# Work to complete:
Every line of the material that mentions the word "buttons" should be copied out.

# Provided data:
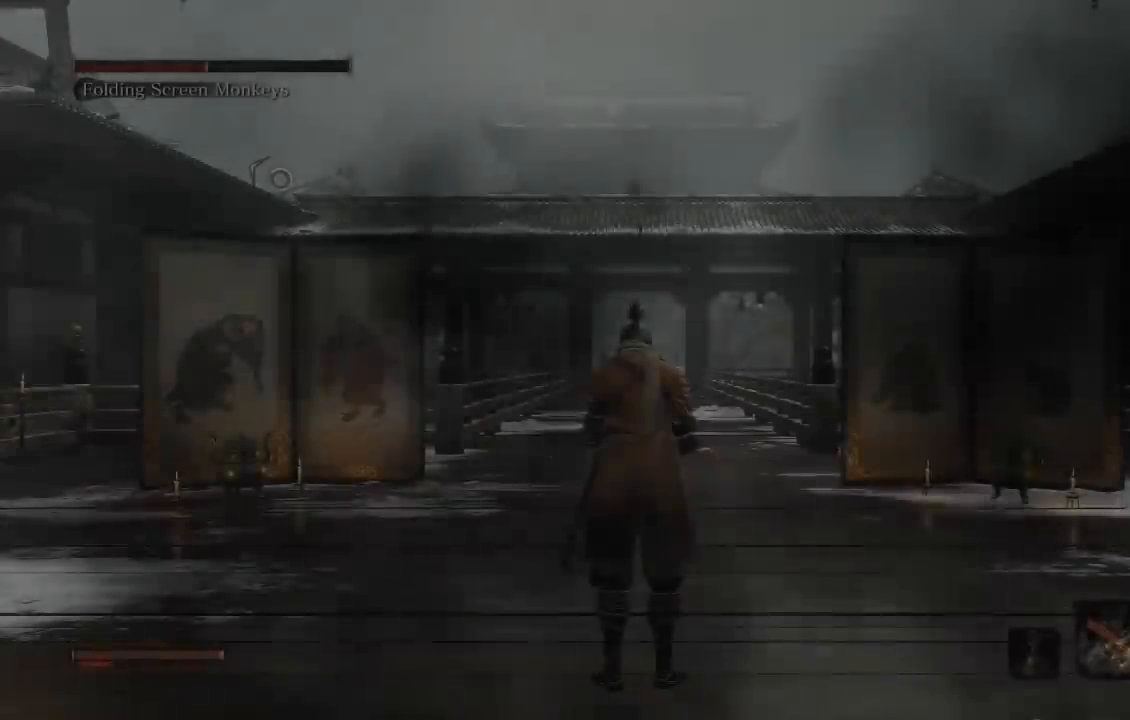
Gameplay with a controller (Xbox layout); each line is a JSON object with the inputs held at the frame after it. "button_events" lists button changes between this image and that frame as [ms after this image, input, new state], when the widget could be followed in between (sticks are given only as held states).
{"buttons": ["B"], "left_stick": "up", "right_stick": "center", "button_events": [[383, "B", "down"]]}
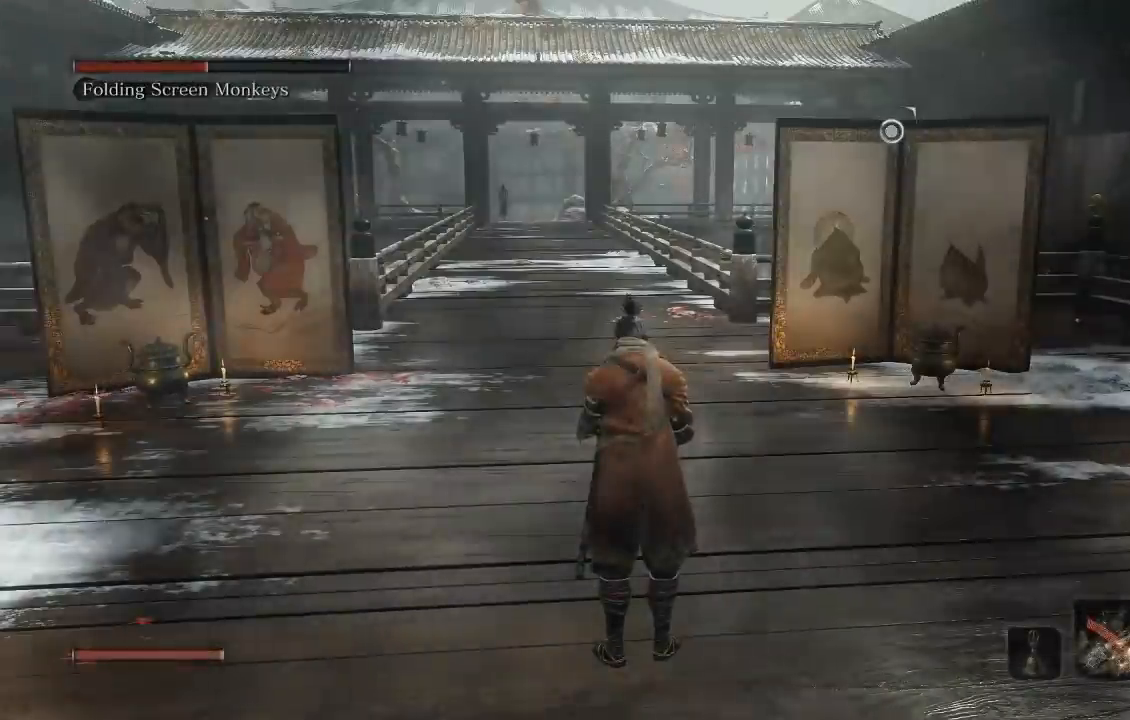
{"buttons": ["B"], "left_stick": "up", "right_stick": "center", "button_events": []}
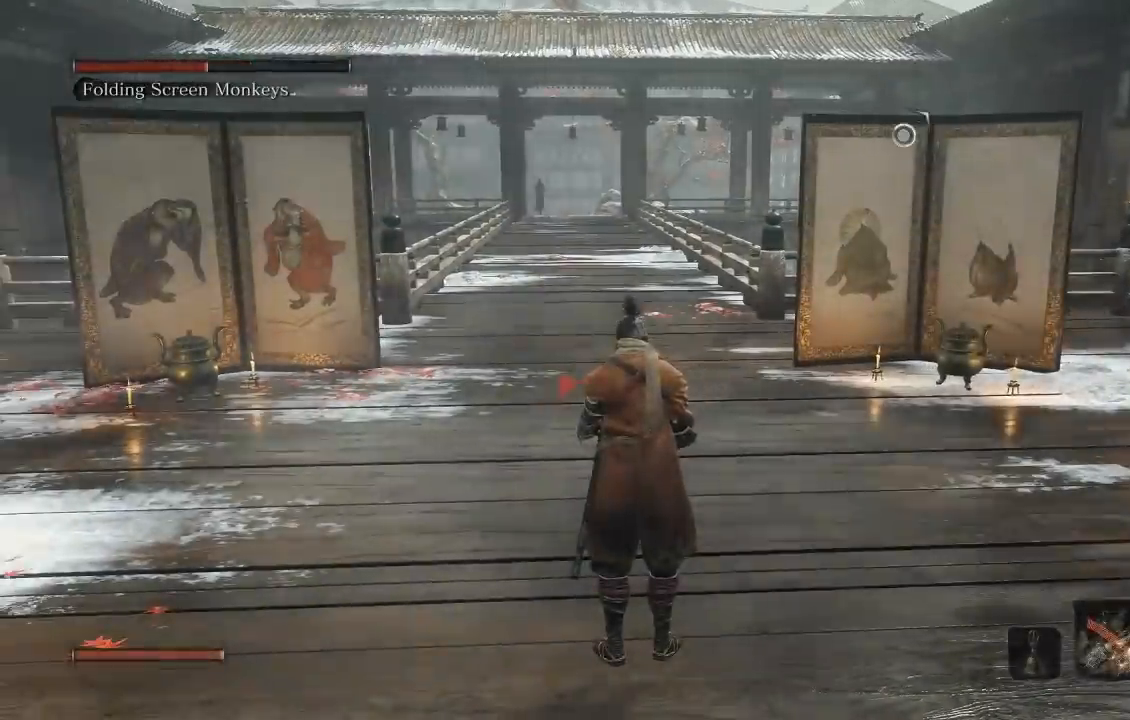
{"buttons": ["B"], "left_stick": "up-right", "right_stick": "center", "button_events": []}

# Answer section:
{"buttons": ["B"], "left_stick": "up", "right_stick": "center", "button_events": [[383, "B", "down"]]}
{"buttons": ["B"], "left_stick": "up", "right_stick": "center", "button_events": []}
{"buttons": ["B"], "left_stick": "up-right", "right_stick": "center", "button_events": []}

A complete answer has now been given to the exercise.